Die schöne Welt ausserhalb des Netzes

Auch wenn man in Bern vergeblich nach Zielen und Strategien für unser Land sucht – untätig ist man in der Bundeshauptstadt keineswegs. Im Gegenteil! Man ist spezialisiert auf ein besonderes Handwerk: die Jurisprudenz. Was beeindruckend tönt, praktizieren Fischer schon seit Jahrhunderten: das Knüpfen von Netzen. In Bern, weit weg vom Meer und von den Bürgern, wird an einem immer grösseren und feinmaschigeren Netz geknüpft und geknüpft – am Netz der Regulierungen.

Unermüdlich und voller Elan wird gearbeitet, sorgfältig, genau. Das Netz soll möglichst dicht und fein ausgestaltet sein. Zurzeit wird besonders intensiv geknüpft und auch die Beamten legen sich mächtig ins Zeug. Emsig wird an immer neuen Gesetzen und Verordnungen geschrieben und umgeschrieben. Immer eifriger fischt man nach Coronaviren und neuerdings auch nach Impfresistenten.

Je länger die Knüpferei dauert, desto weniger wird hinterfragt, wozu solche Netze und die damit erreichten Fänge überhaupt gut sein sollen. Derweil verfangen sich immer wieder unbeabsichtigt andere Lebewesen wie Unternehmen oder unschuldige Personen in den kleinen Maschen. Das nimmt man halt in Kauf.

Und weil das Netz schon so lange benutzt und weil es laufend grösser und dichter wird, denkt kaum jemand daran, wie es ohne Netz war. Die Erinnerungen verblassen mehr und mehr. Damals, als man sich noch frei und unbeschwert bewegen und unter die Leute gehen konnte. Als man in der Menge tanzen, singen, sogar schreien konnte, und das auch noch drinnen! Je länger das Netz ausgelegt und dessen Maschen immer kleiner werden, desto grösser wird die Angst vor dem weiten Meer ausserhalb. Nur noch wenige spüren die Sehnsucht nach den echten Schönheiten des Meeres ausserhalb, die meisten sind mit einem bisschen Beinfreiheit und einem kleinen Ausflug schon zufrieden.

Den Juristen in Bern wird es unwohl beim Gedanken, sie könnten sich in einem Raum ohne Netz – frei und ungebunden – bewegen, schwimmen oder gar tauchen. Jeder Freiraum und Neues ist ihnen suspekt. Dass ein Zusammenleben auch in Eigenverantwortung funktioniert und dass ein selbstständiges Denken und Handeln zu interessanteren und vielfältigeren Lösungen führt, können sich diese Netzknüpfer gar nicht vorstellen. Ihr Wunschzustand ist ein lückenloses Netz, durch das nichts und niemand mehr hindurchschlüpfen kann ins unberechenbare, offene Meer.

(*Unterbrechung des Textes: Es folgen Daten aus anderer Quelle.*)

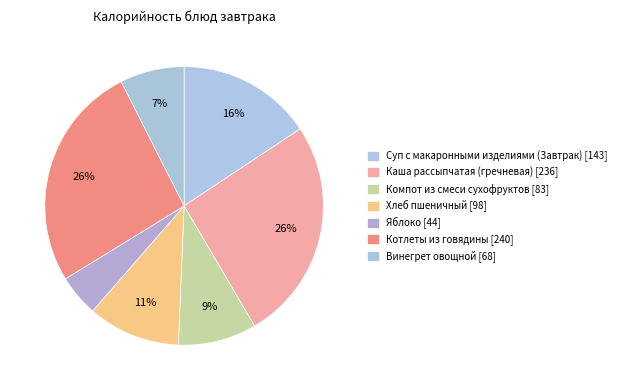

To the nearest percent, what is the combined percentage of Каша рассыпчатая (гречневая) and Хлеб пшеничный?

37%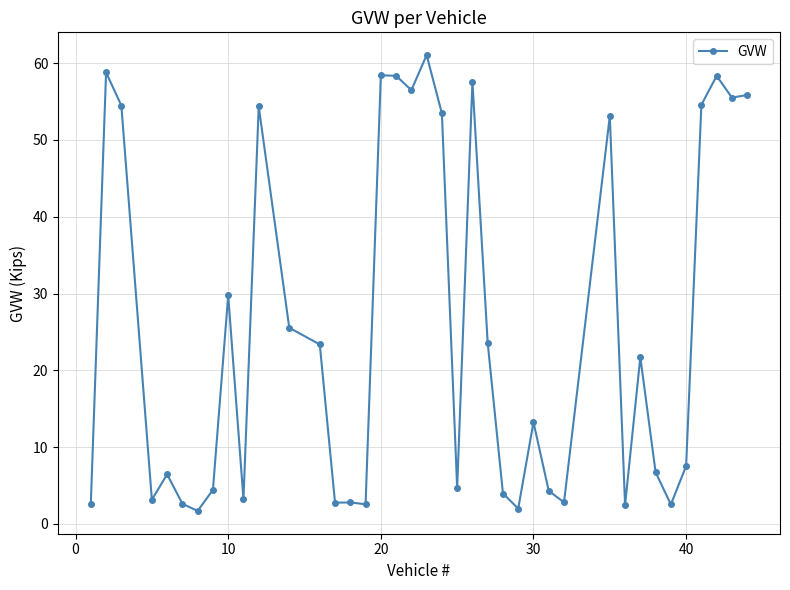

Is this an area chart (filled region under the line)?

No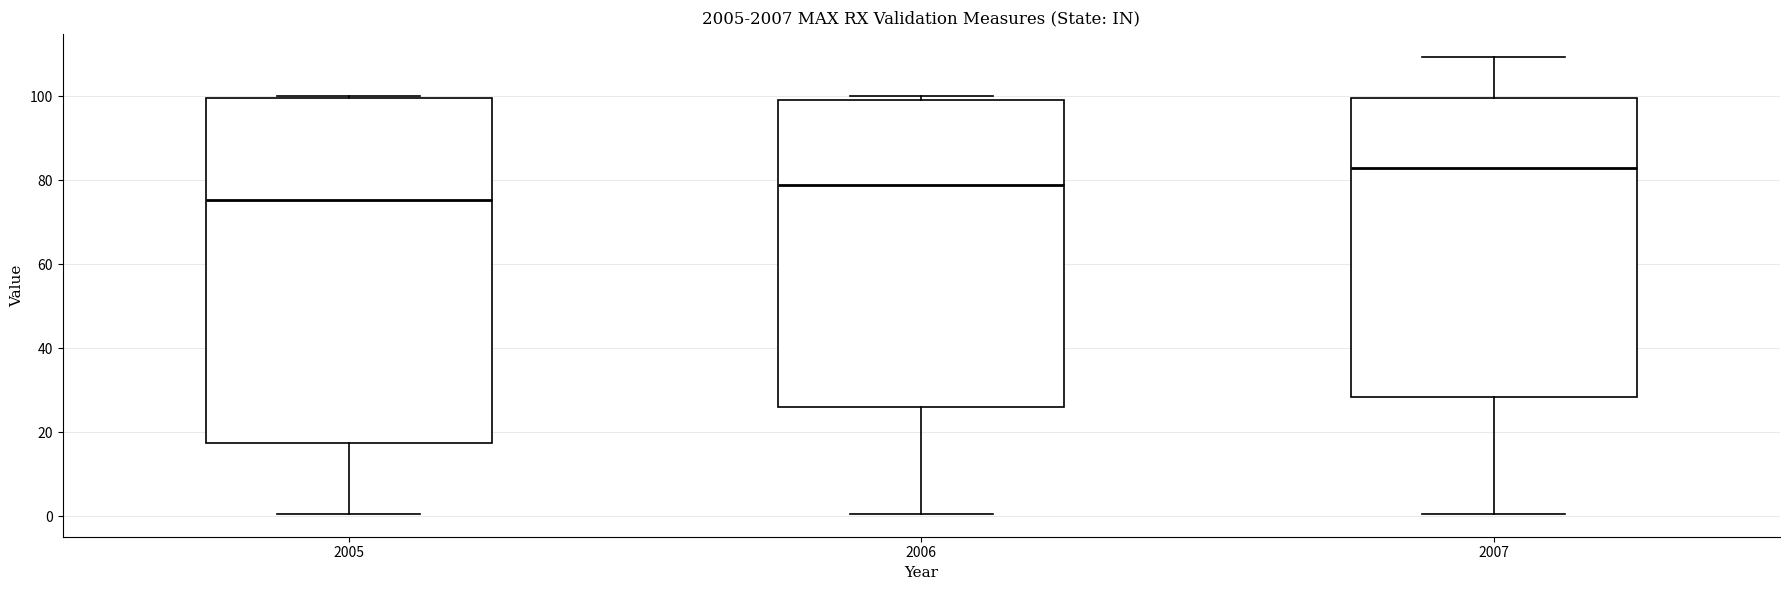

Reading left to right, transcribe this box plot: for each box, give where its median line is, the range the box spans, and where its two whiskers end, as read against the y-axis. The values are not printed on the chart, so give them approximately, as read against the axis.

2005: median 76, box 18 to 100, whiskers 0 to 100
2006: median 78, box 26 to 100, whiskers 0 to 100 (just above the box's upper edge)
2007: median 84, box 28 to 100, whiskers 0 to 110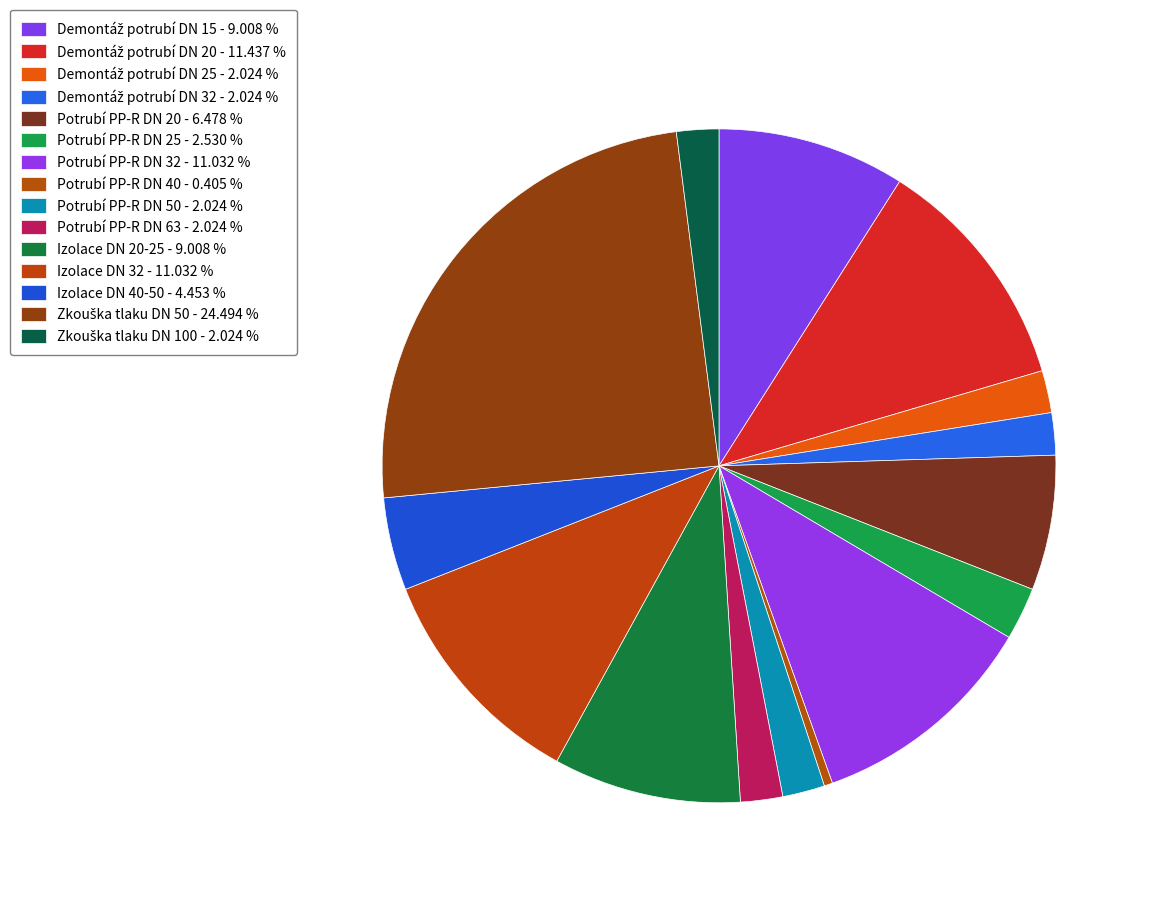

How many segments does this pie chart have?

15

Uns Unternehmern und Bürgern wird das freie Schwimmen und Tauchen im Meer immer mehr verunmöglicht. Im besten Fall können wir uns noch zwischen den Rändern in kleinen Gruppen tummeln und uns dort in Freiheit wähnen. Solange wir uns doppelt ausweisen, bekommen wir ein bisschen Platz zum Hin- und Herschwadern. Schwimmen wir aber zu weit oder zu wild, stoppt uns das Netz abrupt. Nachbarn dürfen wir auch nicht mehr empfangen und auch nicht einfach so zu ihnen hinschwimmen. Das Netz ist nämlich, obwohl immer wieder in Aussicht gestellt, international überhaupt nicht kompatibel. Jedes hat seine eigenen Aufpasser und seine eigenen, laufend wechselnden Regeln.

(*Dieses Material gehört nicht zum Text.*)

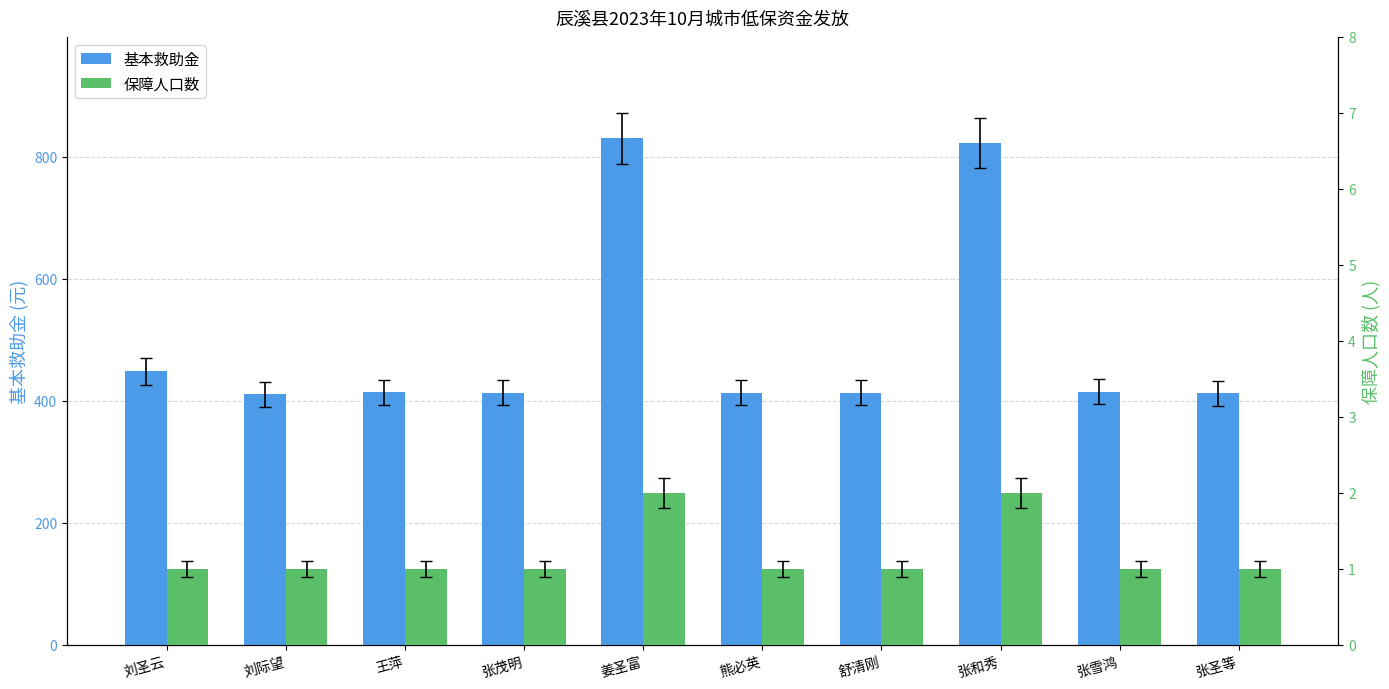

True or false: 保障人口数 has a value of 1 at 王萍.

False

Nicht nur in der Verwaltung, auch im Parlament haben wir viele Netzknüpfer, welche diese Kunst vollzeitlich als Beruf ausüben. Ihre Fertigkeiten liegen im korrekten Formulieren (sodass es der einfache Bürger nicht mehr versteht), in der vollständigen Aufzählung (die die Praxis nie abdeckt) und der Sanktionierung mit Bussen (die sie an Kantonspolizisten delegieren).

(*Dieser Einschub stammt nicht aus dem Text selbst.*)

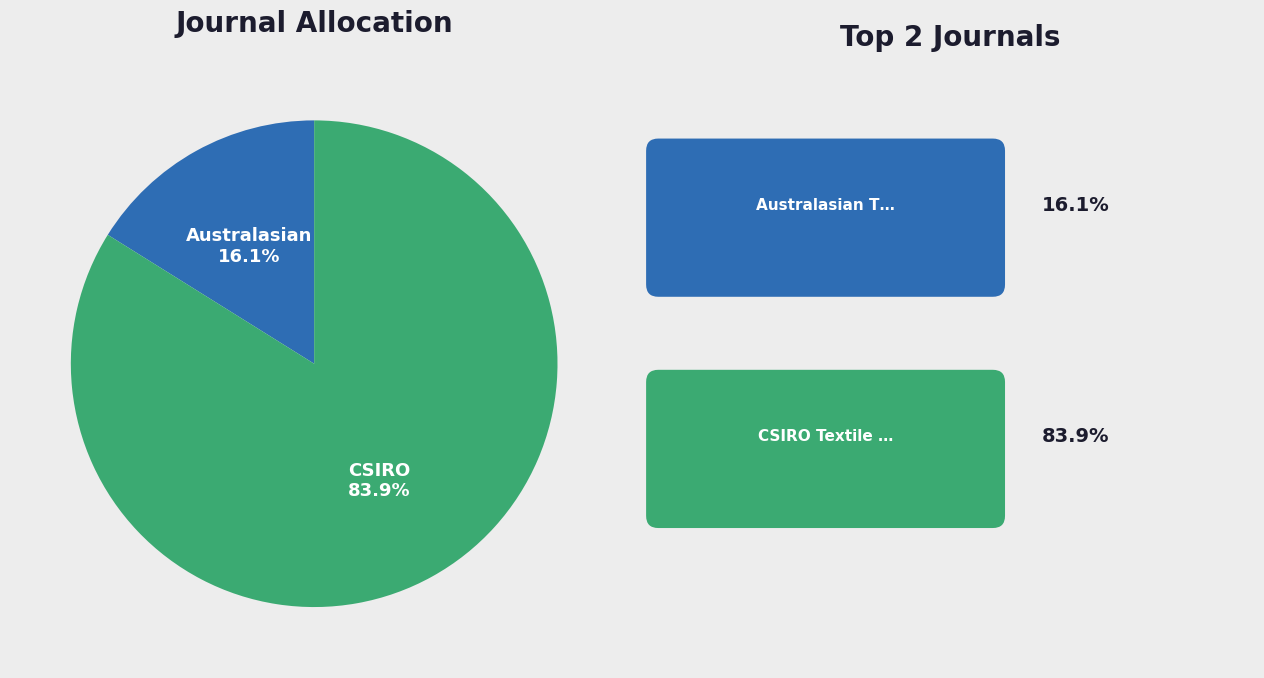

Is there any slice that represents more than half of the pie?

Yes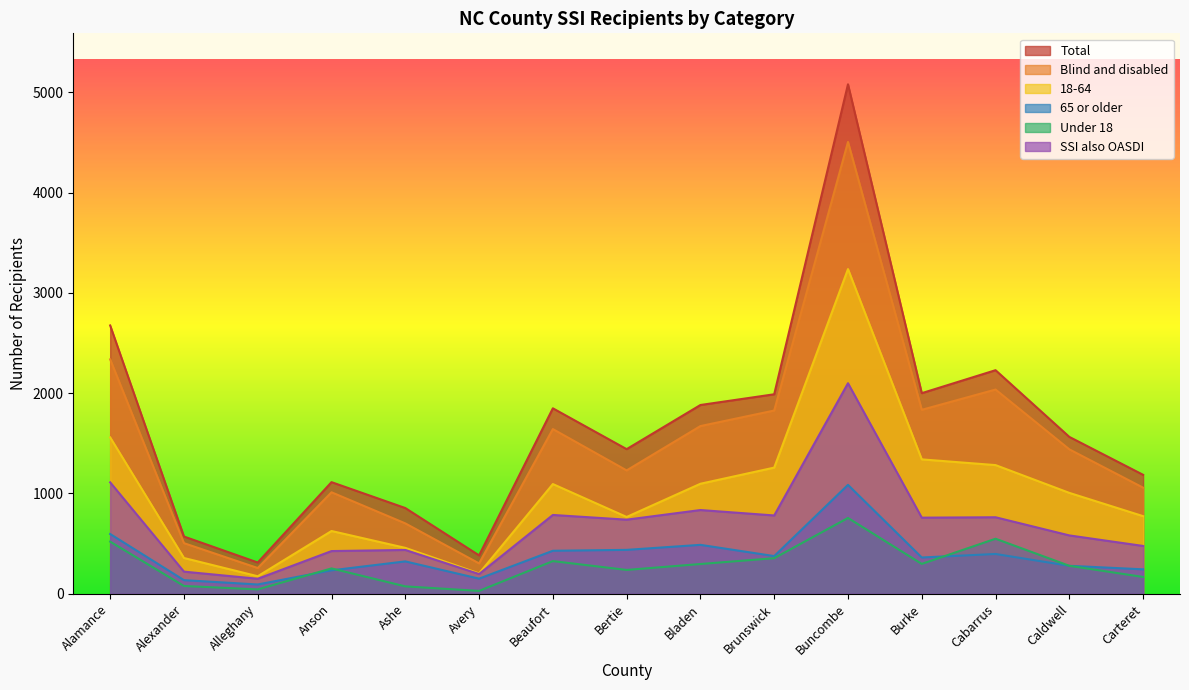

Reading left to right, transcribe all the data shown in this chart.

Total: Alamance=2675	Alexander=571	Alleghany=312	Anson=1113	Ashe=855	Avery=383	Beaufort=1849	Bertie=1442	Bladen=1882	Brunswick=1989	Buncombe=5079	Burke=2000	Cabarrus=2229	Caldwell=1564	Carteret=1186
Blind and disabled: Alamance=2337	Alexander=505	Alleghany=257	Anson=1012	Ashe=702	Avery=303	Beaufort=1642	Bertie=1230	Bladen=1672	Brunswick=1827	Buncombe=4504	Burke=1834	Cabarrus=2036	Caldwell=1440	Carteret=1058
Under 18: Alamance=520	Alexander=78	Alleghany=44	Anson=253	Ashe=74	Avery=29	Beaufort=326	Bertie=238	Bladen=297	Brunswick=355	Buncombe=756	Burke=298	Cabarrus=549	Caldwell=279	Carteret=168
18-64: Alamance=1559	Alexander=357	Alleghany=175	Anson=626	Ashe=458	Avery=203	Beaufort=1094	Bertie=766	Bladen=1097	Brunswick=1258	Buncombe=3237	Burke=1340	Cabarrus=1283	Caldwell=1006	Carteret=774
SSI also OASDI: Alamance=1111	Alexander=221	Alleghany=150	Anson=426	Ashe=437	Avery=197	Beaufort=786	Bertie=739	Bladen=835	Brunswick=781	Buncombe=2099	Burke=759	Cabarrus=763	Caldwell=582	Carteret=477
65 or older: Alamance=596	Alexander=136	Alleghany=93	Anson=234	Ashe=323	Avery=151	Beaufort=429	Bertie=438	Bladen=488	Brunswick=376	Buncombe=1086	Burke=362	Cabarrus=397	Caldwell=279	Carteret=244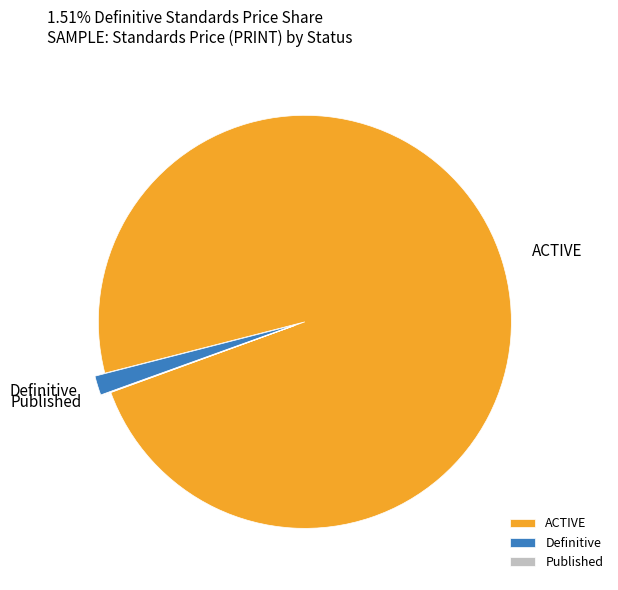

Does ACTIVE represent more than half of the total?

Yes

Man kann nicht erwarten, dass solche Netzknüpfer auf Netze verzichten und Freiheiten einräumen. Es widerspricht ihrem Naturell. Deshalb braucht es in Bern viel mehr Schwimmer und Taucher, die die farbige und vielfältige Welt des Meeres noch kennen und schätzen. Folglich geht mein Aufruf an alle Unternehmer, frei Denkende, selbstständig Handelnde und Freiheitsliebende: Kommt nach Bern und bringt die Schätze der Welt da draussen mit, berichtet von den spannenden und vielfältigen Möglichkeiten. Sonst geht uns allen allmählich die Luft aus!

*Die Bündner SVP-Nationalrätin und Unternehmerin Magdalena Martullo-Blocher ist Vizepräsidentin und Delegierte des Verwaltungsrates der EMS-CHEMIE HOLDING AG.